Coastal engineering is concerned with managing coastal areas. In some jurisdictions the terms sea defense and coastal protection are used to mean, respectively, defence against flooding and erosion. The term coastal defence is the more traditional term, but coastal management has become more popular as the field has expanded to include techniques that allow erosion to claim land.

Construction engineering

Building construction for several apartment blocks
Construction engineering involves planning and execution of the designs from transportation, site development, hydraulic, environmental, structural and geotechnical engineers. As construction firms tend to have higher business risk than other types of civil engineering firms, many construction engineers tend to take on a role that is more business-like in nature: drafting and reviewing contracts, evaluating logistical operations, and closely-monitoring prices of necessary supplies.

Earthquake engineering

Earthquake engineering covers ability of various structures to withstand hazardous earthquake exposures at the sites of their particular location.
Earthquake engineering is a sub discipline of the broader category of Structural engineering. The main objectives of earthquake engineering are:
Earthquake-proof  El Castillo, Chichen Itza
  • Understand interaction of structures with the shaky ground.
  • Foresee the consequences of possible earthquakes.
  • Design, construct and maintain structures to perform at earthquake exposure up to the expectations and in compliance with building codes.

Careers

There is no one typical career path for civil engineers. Most people who graduate with civil engineering degrees start with jobs that require a low level of responsibility, and as the new engineers prove their competence, they are trusted with tasks that have larger consequences and require a higher level of responsibility. However, within each branch of civil engineering career path options vary. In some fields and firms, entry-level engineers are put to work primarily monitoring construction in the field, serving as the "eyes and ears" of senior design engineers; while in other areas, entry-level engineers perform the more routine tasks of analysis or design and interpretation. Experienced engineers generally do more complex analysis or design work, or management of more complex design projects, or management of other engineers, or into specialized consulting, including forensic engineering.

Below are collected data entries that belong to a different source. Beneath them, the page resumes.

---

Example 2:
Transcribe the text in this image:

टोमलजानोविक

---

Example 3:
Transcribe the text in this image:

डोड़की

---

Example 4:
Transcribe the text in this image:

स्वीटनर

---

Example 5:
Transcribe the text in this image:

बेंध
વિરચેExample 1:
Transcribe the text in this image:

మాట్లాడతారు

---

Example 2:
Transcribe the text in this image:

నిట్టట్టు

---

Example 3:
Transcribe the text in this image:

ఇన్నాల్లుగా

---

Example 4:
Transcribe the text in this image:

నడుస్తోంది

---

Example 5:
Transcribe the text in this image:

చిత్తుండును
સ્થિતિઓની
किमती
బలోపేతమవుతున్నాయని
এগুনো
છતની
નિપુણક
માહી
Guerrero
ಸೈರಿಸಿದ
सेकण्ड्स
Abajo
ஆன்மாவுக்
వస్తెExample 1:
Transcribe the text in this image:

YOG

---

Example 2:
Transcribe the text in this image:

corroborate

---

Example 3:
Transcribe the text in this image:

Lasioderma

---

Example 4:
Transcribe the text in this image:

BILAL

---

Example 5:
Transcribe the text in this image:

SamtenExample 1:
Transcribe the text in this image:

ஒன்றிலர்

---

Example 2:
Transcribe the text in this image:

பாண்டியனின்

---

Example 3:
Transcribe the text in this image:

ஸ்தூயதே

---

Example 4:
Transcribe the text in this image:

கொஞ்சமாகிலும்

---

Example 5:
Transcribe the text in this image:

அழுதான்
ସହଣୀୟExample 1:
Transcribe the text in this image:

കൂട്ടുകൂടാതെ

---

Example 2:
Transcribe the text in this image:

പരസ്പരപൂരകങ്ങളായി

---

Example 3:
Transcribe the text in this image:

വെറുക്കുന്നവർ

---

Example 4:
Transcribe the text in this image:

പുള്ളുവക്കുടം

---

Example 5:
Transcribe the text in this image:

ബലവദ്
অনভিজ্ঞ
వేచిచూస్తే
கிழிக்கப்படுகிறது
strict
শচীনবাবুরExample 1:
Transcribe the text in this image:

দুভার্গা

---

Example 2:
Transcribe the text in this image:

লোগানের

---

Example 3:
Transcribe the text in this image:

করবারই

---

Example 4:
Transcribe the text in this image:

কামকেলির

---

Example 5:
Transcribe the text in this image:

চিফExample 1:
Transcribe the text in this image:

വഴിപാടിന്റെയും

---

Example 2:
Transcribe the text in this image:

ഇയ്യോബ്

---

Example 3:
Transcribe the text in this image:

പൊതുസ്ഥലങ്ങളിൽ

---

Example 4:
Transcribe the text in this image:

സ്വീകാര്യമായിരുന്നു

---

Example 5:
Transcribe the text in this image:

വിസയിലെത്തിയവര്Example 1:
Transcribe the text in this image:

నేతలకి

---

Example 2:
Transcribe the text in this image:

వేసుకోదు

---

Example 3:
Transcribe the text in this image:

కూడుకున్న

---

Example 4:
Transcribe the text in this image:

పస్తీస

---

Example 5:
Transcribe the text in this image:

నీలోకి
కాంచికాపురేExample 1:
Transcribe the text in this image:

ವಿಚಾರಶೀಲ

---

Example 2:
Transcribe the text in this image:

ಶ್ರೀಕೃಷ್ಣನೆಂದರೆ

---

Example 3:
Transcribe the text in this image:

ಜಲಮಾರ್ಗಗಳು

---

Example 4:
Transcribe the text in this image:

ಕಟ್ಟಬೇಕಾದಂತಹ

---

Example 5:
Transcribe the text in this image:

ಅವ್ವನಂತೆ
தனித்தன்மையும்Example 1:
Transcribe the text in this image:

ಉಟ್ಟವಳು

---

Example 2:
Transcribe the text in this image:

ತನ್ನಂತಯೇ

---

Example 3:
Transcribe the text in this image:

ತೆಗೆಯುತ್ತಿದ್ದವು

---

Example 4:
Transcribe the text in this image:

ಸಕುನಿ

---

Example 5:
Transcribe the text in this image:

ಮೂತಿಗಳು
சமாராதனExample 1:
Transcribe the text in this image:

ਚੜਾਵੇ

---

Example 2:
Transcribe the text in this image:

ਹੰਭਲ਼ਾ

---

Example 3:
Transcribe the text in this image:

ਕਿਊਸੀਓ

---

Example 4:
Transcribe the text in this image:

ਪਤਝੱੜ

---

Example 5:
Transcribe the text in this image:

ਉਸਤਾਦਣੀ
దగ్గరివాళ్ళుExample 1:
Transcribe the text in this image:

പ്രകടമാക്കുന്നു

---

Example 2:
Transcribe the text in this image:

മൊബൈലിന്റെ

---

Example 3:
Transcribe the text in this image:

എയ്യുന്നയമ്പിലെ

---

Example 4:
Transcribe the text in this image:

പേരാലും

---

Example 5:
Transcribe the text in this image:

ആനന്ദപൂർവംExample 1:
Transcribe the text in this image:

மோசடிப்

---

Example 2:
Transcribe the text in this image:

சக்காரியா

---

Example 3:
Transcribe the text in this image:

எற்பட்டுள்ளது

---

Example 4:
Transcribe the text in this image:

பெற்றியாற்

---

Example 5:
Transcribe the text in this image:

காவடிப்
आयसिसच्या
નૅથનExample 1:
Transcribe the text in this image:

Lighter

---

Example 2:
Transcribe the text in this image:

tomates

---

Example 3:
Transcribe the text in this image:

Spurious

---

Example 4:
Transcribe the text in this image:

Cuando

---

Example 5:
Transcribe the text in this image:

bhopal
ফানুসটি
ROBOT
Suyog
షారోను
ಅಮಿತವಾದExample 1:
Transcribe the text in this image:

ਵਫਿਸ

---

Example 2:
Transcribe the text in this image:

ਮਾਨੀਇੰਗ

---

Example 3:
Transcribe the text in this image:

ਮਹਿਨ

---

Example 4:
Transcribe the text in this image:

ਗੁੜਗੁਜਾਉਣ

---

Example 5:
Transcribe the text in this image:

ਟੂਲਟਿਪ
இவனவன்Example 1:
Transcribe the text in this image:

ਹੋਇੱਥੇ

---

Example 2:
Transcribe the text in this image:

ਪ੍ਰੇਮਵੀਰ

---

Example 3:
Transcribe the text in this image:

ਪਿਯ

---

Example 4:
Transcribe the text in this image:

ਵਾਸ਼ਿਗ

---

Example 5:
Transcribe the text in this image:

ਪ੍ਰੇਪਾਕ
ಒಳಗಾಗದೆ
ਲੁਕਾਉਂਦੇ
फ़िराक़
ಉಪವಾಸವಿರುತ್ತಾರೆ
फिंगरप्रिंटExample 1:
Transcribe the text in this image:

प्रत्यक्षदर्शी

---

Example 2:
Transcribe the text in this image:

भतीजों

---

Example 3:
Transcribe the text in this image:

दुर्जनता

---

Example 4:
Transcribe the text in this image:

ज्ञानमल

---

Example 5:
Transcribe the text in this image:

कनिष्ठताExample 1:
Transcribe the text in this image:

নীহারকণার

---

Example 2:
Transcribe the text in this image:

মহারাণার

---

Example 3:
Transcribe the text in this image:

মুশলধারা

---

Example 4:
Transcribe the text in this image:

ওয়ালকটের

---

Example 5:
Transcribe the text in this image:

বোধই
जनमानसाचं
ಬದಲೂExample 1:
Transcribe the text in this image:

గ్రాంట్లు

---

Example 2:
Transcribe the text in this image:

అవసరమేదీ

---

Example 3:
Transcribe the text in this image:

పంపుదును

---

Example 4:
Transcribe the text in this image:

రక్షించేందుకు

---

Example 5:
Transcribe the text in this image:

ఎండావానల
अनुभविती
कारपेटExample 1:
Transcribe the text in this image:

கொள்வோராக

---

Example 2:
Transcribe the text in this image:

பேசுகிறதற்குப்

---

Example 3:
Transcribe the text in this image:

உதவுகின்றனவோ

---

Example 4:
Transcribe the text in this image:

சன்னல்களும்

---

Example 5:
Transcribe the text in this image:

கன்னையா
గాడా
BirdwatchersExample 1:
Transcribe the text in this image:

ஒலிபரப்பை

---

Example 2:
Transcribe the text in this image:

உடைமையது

Education and licensure of civil engineering

The Institution of Civil Engineers headquarters in London
Civil engineers typically possess an academic degree with a major in civil engineering. The length of study for such a degree is usually three to five years and the completed degree is usually designated as a Bachelor of Engineering, though some universities designate the degree as a Bachelor of Science. The degree generally includes units covering physics, mathematics, project management, design and specific topics in civil engineering. Initially such topics cover most, if not all, of the sub-disciplines of civil engineering. Students then choose to specialize in one or more sub-disciplines towards the end of the degree. While an Undergraduate (BEng/BSc) Degree will normally provide successful students with industry accredited qualification, some universities offer postgraduate engineering awards (MEng/MSc) which allow students to further specialize in their particular area of interest within engineering.
In most countries, a Bachelor's degree in engineering represents the first step towards professional certification and the degree program itself is certified by a professional body. After completing a certified degree program the engineer must satisfy a range of requirements (including work experience and exam requirements) before being certified. Once certified, the engineer is designated the title of Professional Engineer (in the United States, Canada and South Africa), Chartered Engineer (in most Commonwealth countries), Chartered Professional Engineer (in Australia and New Zealand), or European Engineer (in much of the European Union). There are international engineering agreements between relevant professional bodies which are designed to allow engineers to practice across international borders.